======== Information given

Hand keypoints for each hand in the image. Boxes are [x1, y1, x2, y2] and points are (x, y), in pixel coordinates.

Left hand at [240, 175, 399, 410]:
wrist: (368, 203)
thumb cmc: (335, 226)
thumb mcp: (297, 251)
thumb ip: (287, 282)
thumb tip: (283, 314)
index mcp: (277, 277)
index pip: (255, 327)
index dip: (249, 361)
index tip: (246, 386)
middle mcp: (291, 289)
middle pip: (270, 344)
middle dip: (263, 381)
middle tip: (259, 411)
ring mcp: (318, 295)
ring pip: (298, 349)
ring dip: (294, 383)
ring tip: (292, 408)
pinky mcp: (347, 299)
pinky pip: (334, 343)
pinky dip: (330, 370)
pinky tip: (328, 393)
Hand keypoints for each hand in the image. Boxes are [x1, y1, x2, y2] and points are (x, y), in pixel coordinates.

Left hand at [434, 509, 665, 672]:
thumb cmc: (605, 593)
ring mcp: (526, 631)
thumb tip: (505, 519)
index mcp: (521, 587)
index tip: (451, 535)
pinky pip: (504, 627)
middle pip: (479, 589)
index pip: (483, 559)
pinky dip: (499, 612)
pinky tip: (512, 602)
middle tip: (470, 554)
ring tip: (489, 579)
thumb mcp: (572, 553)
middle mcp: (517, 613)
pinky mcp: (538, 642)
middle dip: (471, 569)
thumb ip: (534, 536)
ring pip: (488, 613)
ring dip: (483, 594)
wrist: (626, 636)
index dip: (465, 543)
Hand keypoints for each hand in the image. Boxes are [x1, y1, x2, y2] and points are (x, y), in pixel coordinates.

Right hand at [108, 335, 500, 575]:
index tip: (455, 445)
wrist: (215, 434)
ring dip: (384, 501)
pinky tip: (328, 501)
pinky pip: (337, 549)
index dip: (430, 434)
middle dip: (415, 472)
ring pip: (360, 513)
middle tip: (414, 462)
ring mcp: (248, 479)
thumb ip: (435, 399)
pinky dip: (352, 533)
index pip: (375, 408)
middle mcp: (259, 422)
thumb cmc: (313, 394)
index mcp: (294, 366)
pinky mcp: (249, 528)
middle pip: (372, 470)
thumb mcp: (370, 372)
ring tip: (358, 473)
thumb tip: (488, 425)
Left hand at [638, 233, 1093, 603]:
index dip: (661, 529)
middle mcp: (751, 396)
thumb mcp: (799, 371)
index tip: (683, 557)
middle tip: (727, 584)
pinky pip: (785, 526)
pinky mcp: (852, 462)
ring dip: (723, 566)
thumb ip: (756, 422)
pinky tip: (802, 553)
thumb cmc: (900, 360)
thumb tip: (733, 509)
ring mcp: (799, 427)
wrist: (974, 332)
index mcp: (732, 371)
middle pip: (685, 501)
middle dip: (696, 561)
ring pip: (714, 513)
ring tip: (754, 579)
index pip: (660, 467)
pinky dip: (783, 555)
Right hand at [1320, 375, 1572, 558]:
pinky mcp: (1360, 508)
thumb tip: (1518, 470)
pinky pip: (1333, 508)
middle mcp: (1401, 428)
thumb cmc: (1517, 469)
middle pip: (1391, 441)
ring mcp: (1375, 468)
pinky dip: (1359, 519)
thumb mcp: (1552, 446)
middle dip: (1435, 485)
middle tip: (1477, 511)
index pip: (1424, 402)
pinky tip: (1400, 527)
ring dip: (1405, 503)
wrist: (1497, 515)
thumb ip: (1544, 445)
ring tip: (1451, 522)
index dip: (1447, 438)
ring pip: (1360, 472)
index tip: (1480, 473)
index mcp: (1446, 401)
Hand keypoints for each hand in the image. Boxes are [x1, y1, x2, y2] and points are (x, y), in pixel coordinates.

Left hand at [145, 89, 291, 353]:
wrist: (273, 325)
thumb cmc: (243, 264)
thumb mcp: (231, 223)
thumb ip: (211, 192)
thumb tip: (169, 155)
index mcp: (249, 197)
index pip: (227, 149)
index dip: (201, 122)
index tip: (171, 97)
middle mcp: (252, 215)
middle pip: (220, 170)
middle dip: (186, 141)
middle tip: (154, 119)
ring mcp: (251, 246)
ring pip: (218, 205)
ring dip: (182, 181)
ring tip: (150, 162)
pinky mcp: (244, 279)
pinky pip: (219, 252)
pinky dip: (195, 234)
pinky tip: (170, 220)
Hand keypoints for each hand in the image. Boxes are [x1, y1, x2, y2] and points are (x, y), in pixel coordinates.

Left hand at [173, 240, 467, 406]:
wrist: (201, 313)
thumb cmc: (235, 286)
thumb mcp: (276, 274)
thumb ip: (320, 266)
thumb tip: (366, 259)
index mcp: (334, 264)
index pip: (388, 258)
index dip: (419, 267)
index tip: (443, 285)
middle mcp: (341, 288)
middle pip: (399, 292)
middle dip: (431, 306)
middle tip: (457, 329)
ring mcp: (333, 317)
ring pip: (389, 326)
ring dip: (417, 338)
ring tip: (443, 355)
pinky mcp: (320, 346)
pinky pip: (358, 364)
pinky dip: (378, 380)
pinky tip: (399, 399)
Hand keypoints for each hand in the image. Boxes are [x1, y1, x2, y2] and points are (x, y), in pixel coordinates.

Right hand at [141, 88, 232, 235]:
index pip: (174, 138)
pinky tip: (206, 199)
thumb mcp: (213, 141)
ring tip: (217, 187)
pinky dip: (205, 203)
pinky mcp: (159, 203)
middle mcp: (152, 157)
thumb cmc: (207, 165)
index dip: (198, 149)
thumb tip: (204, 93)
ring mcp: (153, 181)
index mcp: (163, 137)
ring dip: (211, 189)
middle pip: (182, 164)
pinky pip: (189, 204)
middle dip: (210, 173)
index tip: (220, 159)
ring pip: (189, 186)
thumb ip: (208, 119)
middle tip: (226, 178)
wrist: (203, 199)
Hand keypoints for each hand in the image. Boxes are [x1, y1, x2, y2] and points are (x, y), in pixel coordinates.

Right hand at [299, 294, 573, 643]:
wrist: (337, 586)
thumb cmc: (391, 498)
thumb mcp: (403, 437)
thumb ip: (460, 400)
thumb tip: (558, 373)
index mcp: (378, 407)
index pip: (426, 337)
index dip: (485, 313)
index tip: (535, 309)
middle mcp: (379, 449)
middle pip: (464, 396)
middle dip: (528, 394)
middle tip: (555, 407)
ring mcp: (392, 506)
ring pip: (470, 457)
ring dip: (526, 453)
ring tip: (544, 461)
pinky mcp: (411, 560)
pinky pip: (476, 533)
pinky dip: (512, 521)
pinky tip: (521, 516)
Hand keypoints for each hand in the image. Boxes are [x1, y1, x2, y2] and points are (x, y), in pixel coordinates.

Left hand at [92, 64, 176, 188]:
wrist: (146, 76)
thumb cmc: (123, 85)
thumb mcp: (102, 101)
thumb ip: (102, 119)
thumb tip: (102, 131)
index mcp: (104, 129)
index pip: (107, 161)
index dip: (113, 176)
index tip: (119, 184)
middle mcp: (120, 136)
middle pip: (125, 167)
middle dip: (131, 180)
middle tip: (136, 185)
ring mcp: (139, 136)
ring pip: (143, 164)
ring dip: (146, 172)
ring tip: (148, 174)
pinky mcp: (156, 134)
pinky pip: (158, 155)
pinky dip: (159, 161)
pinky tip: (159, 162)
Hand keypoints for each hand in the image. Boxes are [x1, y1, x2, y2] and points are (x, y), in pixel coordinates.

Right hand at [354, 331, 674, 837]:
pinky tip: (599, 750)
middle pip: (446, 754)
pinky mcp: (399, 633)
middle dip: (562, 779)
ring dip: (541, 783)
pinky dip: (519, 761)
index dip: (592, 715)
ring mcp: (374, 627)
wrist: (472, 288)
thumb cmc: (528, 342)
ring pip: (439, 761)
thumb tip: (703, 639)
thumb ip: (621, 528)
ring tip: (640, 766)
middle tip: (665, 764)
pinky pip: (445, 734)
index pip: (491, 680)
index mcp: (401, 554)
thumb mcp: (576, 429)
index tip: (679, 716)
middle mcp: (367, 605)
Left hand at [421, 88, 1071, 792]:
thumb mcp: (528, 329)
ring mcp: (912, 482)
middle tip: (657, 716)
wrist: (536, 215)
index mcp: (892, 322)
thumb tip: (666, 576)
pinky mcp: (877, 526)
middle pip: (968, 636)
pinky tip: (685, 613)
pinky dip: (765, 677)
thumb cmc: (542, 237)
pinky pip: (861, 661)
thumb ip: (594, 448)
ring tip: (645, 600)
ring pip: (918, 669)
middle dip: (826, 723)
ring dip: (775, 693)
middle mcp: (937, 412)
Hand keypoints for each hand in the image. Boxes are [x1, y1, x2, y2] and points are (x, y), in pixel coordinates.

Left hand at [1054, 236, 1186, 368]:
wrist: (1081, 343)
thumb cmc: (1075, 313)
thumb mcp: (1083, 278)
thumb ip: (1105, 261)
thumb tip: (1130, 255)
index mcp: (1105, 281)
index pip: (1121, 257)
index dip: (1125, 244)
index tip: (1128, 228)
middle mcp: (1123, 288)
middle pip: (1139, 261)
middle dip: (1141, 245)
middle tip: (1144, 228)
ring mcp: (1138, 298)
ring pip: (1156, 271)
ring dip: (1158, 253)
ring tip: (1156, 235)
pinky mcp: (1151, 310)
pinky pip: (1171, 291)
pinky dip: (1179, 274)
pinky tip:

================

Exercise directions: Your answer must be a single number: the count of lines above that hold the word "Right".

Result for this exercise: 5